*** DATA EXCERPTS ***

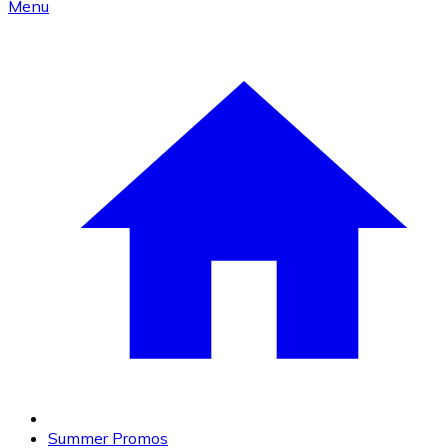
Menu
Summer Promos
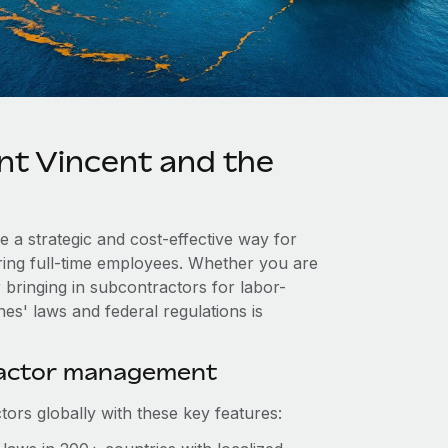
nt Vincent and the
e a strategic and cost-effective way for
iring full-time employees. Whether you are
 bringing in subcontractors for labor-
es' laws and federal regulations is
ractor management
ors globally with these key features:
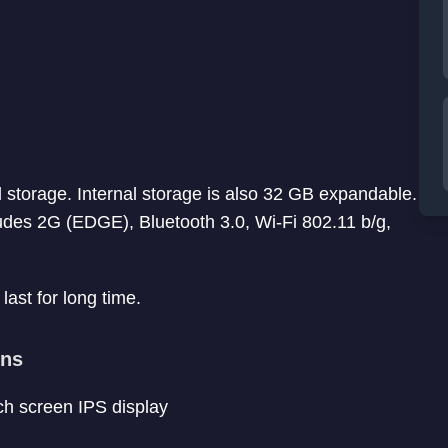
storage. Internal storage is also 32 GB expandable.
ludes 2G (EDGE), Bluetooth 3.0, Wi-Fi 802.11 b/g,
last for long time.
ons
uch screen IPS display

*** End of DATA EXCERPTS ***

■ WORK TASK
If a line in the records includes the string "time", copy it.

■ ANSWER FOR THE TASK
iring full-time employees. Whether you are
last for long time.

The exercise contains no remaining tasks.